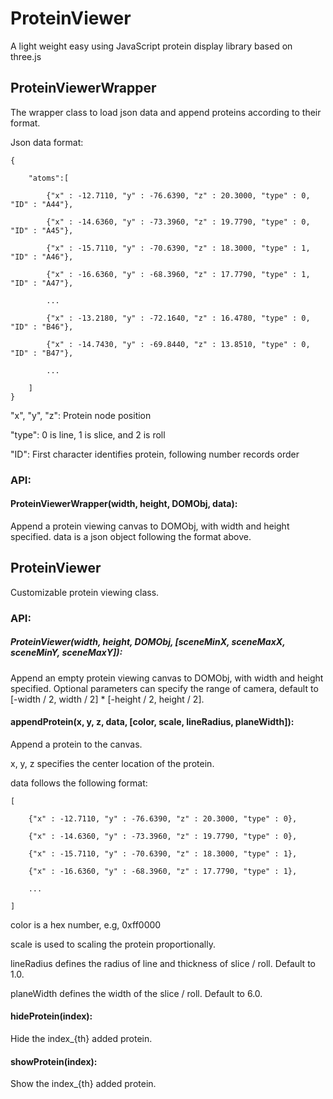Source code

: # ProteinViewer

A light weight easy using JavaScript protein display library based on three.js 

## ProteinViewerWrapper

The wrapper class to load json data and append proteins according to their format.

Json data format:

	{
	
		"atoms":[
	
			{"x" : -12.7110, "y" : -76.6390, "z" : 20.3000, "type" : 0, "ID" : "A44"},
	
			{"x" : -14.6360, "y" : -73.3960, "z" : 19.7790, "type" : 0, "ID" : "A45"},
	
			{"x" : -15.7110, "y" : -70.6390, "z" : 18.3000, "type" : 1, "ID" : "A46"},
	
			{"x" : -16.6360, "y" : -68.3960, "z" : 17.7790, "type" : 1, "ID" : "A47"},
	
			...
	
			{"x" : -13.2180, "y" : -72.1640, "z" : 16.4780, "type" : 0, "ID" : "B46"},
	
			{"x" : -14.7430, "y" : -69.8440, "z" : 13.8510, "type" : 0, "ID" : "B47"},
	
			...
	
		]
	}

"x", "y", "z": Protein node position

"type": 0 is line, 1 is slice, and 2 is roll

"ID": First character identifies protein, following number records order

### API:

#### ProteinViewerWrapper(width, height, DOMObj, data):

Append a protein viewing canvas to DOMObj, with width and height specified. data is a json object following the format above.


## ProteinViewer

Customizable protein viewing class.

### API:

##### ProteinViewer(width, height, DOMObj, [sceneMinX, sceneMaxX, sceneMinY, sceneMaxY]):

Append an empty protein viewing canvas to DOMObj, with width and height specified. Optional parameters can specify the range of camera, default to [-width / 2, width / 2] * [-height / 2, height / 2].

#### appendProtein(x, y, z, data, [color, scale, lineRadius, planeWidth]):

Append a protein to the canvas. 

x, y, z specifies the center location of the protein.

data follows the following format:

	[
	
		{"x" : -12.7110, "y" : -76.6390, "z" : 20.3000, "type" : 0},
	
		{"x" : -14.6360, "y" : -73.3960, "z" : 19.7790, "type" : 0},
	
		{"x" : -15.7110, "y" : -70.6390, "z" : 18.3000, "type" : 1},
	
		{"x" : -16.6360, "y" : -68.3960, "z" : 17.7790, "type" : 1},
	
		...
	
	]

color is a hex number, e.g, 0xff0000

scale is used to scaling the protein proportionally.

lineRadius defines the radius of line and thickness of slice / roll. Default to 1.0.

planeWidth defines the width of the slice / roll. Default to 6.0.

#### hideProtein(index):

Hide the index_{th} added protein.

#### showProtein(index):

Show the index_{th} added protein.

Task instructions — Retype exactly the lines of the data above that fall between the line with "number records order" and the line with "Append an empty", inclusive, and add nothing.

Output of the exercise —
"ID": First character identifies protein, following number records order

### API:

#### ProteinViewerWrapper(width, height, DOMObj, data):

Append a protein viewing canvas to DOMObj, with width and height specified. data is a json object following the format above.


## ProteinViewer

Customizable protein viewing class.

### API:

##### ProteinViewer(width, height, DOMObj, [sceneMinX, sceneMaxX, sceneMinY, sceneMaxY]):

Append an empty protein viewing canvas to DOMObj, with width and height specified. Optional parameters can specify the range of camera, default to [-width / 2, width / 2] * [-height / 2, height / 2].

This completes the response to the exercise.